Cenas de infância: Cristiano Burlan, Oliver Twist e o ratinho Fievel
09/05/13 07:00Os relatos da série Cenas de Infância, que venho recolhendo no blog, tratam em geral da primeira experiência de ir ao cinema. Um ou outro convidado se lembra, como ocorreu com Christian Petermann, de alguma sessão posterior.
É o caso também do cineasta e professor Cristiano Burlan, que conheceu o cinema em Porto Alegre, mas que viveu a primeira sessão inesquecível já em São Paulo, aos 11 anos.
Burlan ganhou, em abril, o prêmio de melhor longa-metragem brasileiro do É Tudo Verdade – Festival Internacional de Documentários com seu trabalho mais recente, “Mataram Meu Irmão”, que trabalha com memórias pessoais.
A seguir, Burlan fala sobre a importância de um ratinho russo em sua vida e em sua trajetória profissional.
A primeira lembrança que tenho do cinema é muito antiga, ainda remete à minha infância em Porto Alegre sendo levado pela minha mãe e pelo meu pai para ver os filmes dos Trapalhões no Cine Leão. Um cinema à moda antiga, com colunas neoclássicas e o cheiro de pipoca impregnado no ar. Mas, naquele momento, ainda não tinha passado por uma experiência catártica.
A primeira grande emoção que tive dentro de uma sala de cinema foi aos 11 anos de idade, já morando em São Paulo.
Em 1985, mudamos de Porto Alegre para cá. Logo que chegamos fomos morar num bairro muito pobre em Osasco, chamado Olaria do Nino. Meu pai trabalhava como pedreiro, minha mãe era empregada doméstica. Casa muito simples e pequena, e o dinheiro sempre muito curto.
Um dia acordei e pedi à minha mãe dinheiro para ir ao cinema, mas disse para ela que gostaria muito de ir sozinho pela primeira vez. Ela me falou que não tinha o dinheiro naquele momento, mas que iria juntar e que no final do mês me daria. Aguardei ansiosamente.
Naquela época estava lendo um livro que me marcou profundamente, “Oliver Twist”, de Charles Dickens, cujo protagonista é um órfão.

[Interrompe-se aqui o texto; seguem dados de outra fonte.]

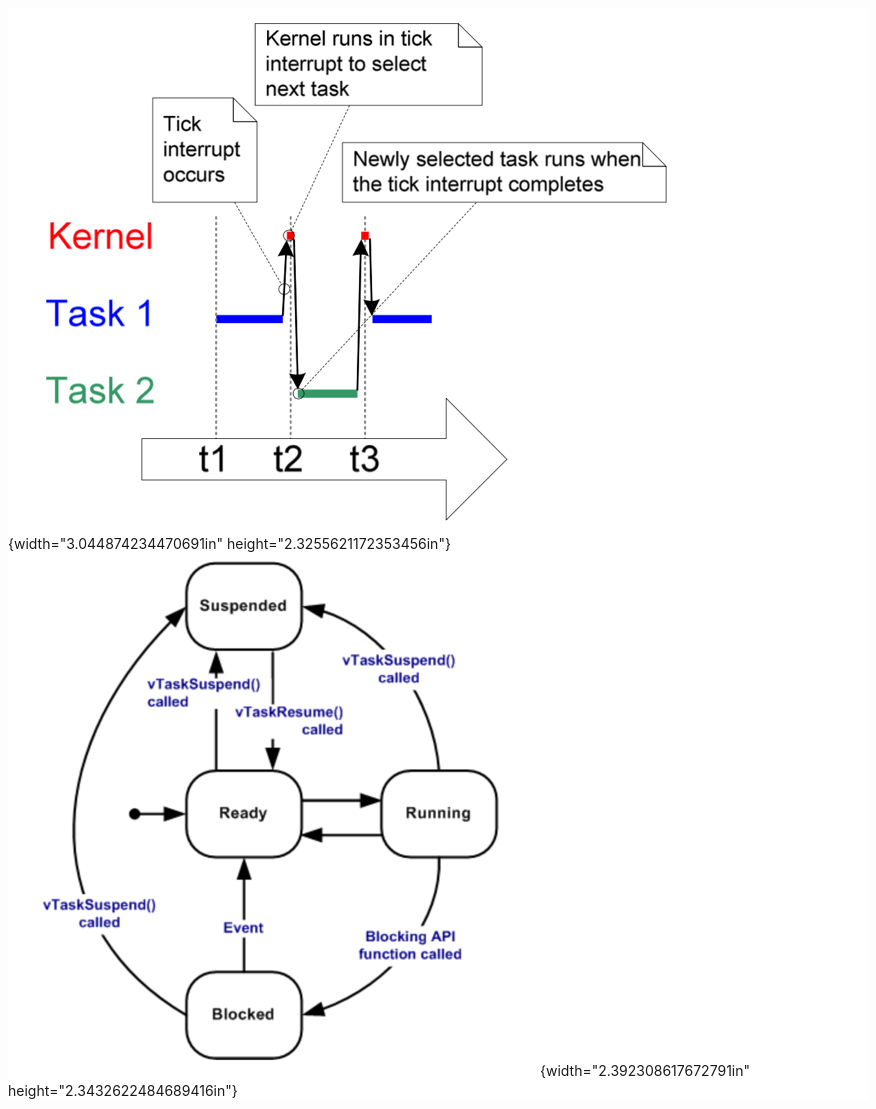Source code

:   ![](./media/image42.png){width="3.044874234470691in" height="2.3255621172353456in"}   ![](./media/image43.png){width="2.392308617672791in" height="2.3432622484689416in"}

Um dos temas do romance é a delinquência provocada pelas condições precárias da sociedade inglesa na era vitoriana, no século 19.
E o filme que escolhi assistir foi “Fievel, Um Conto Americano” (An American Tail, 1986). Saí de Osasco sozinho, de ônibus, e fui até o Shopping Eldorado, em Pinheiros. Tinha 11 anos de idade na época e o ano era 1986. Lembro que, quando cheguei na bilheteria, todas as crianças estavam acompanhadas dos seus pais, o que me deixou um pouco triste. Mas não me abati, porque estava tomado por uma sensação incrível de liberdade. Estava me sentindo um adulto indo sozinho ao cinema.
Minha mãe tinha me dado o dinheiro certinho para a passagem, o ingresso, pipoca, refrigerante e um drops Dulcora.
Havia chegado o grande momento. Entrei na sala, as luzes se apagaram e a projeção começou. Nunca vou esquecer a sensação dúbia de medo por estar só e, ao mesmo tempo, de ter descoberto o lugar mais seguro do mundo para se estar durante a vida.
“Fievel, Um Conto Americano” se passa na Rússia, em 1885, quando a família de ratos russo-judaica Ratoskewitz decide imigrar para os EUA, à procura de uma vida melhor. Fartos dos ataques dos gatos, os Ratoskewitzes acreditam que seus predadores não existem no “novo mundo”. Durante a viagem de navio, o pequeno Fievel é levado por uma tempestade, sendo separado da família. Ao chegarem, acreditam que perderam Fievel para sempre.
Mas ele também consegue chegar a Nova York, dentro de uma garrafa, e é ajudado por um pombo francês chamado Henri. O pequeno ratinho parte em busca da sua família, e logo começa a descobrir a dura realidade desse “novo mundo”, onde afinal também existem gatos.
A impressão que tenho até hoje dessa experiência é que tudo o que passei pela minha vida e o que me tornei tem a ver um pouco com esses dois personagens, com Oliver Twist e com o ratinho Fievel. Passei mais tempo da minha vida dentro de uma sala de cinema do que fora dela e tenho uma certa resistência a perceber o mundo por um prisma da realidade. E, sempre que volto a esse momento catártico e epifânico da minha vida, me lembro de uma frase de Chaplin: “Num filme o que importa não é a realidade, mas o que dela possa extrair a imaginação”.